▶ [Assigned task]
Which of the lines in the records below hold the string "pixel"? Copy every one of them.

(Dataset entries)
┄┄┄┄┄┄┄┄┄┄┄┄┄┄┄┄┄┄┄┄
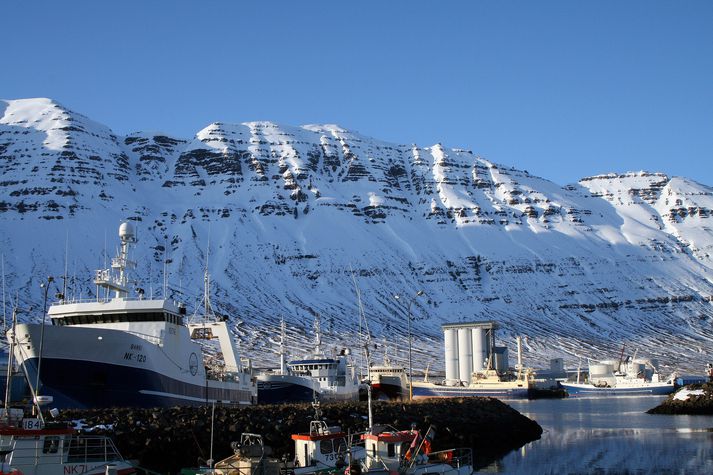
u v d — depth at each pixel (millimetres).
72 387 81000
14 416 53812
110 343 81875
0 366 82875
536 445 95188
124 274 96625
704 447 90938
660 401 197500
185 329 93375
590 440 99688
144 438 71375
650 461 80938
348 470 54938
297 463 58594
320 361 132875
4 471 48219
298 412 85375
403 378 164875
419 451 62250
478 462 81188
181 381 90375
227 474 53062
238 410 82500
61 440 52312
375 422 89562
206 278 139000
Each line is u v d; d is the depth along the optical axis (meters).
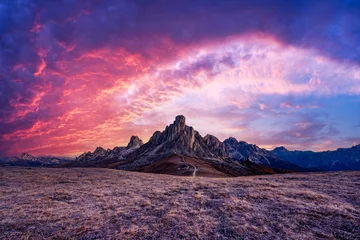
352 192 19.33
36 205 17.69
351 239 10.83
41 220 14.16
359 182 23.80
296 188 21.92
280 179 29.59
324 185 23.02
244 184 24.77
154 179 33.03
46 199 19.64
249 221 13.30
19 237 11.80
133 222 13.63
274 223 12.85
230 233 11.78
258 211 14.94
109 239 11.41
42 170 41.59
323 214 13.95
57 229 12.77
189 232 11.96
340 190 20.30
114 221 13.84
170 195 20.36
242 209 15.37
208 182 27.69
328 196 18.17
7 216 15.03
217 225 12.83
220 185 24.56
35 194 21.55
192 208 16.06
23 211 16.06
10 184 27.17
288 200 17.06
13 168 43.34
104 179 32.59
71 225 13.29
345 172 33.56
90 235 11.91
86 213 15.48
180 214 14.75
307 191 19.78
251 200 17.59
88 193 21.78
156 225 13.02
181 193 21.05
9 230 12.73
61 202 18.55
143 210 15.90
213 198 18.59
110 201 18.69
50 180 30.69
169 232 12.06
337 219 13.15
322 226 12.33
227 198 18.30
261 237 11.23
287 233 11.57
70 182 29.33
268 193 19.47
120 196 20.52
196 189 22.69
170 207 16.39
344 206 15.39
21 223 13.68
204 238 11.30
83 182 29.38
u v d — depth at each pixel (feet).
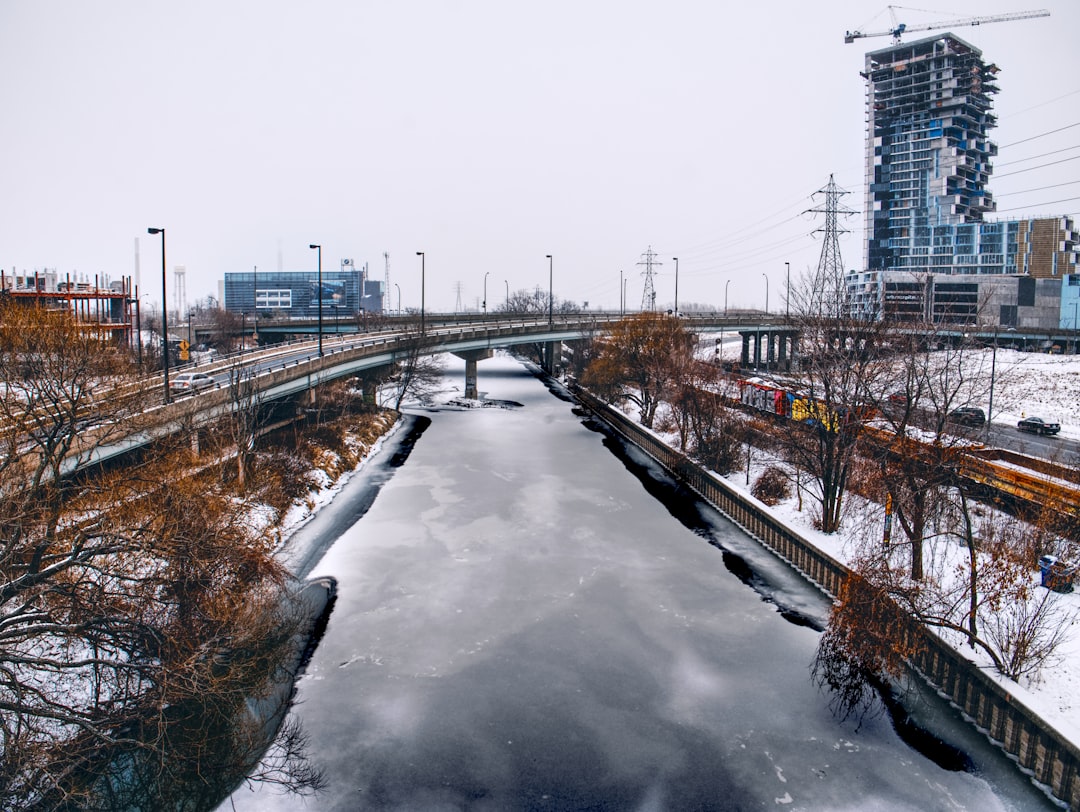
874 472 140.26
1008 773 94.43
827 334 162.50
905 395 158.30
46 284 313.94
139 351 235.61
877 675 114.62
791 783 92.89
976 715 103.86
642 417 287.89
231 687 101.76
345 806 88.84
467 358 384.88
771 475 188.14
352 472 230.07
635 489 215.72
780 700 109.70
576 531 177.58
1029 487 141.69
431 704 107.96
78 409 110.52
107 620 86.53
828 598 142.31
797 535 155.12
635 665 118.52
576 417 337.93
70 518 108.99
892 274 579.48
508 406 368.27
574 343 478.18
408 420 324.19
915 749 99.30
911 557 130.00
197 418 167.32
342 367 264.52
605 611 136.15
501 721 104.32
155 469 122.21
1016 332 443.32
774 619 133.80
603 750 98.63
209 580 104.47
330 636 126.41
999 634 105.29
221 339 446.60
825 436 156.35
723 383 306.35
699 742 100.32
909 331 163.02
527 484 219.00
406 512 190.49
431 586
┄┄┄┄┄┄┄┄┄┄┄┄┄┄┄┄┄┄┄┄
▶ [Your response]
u v d — depth at each pixel (millimetres).
u v d — depth at each pixel (feet).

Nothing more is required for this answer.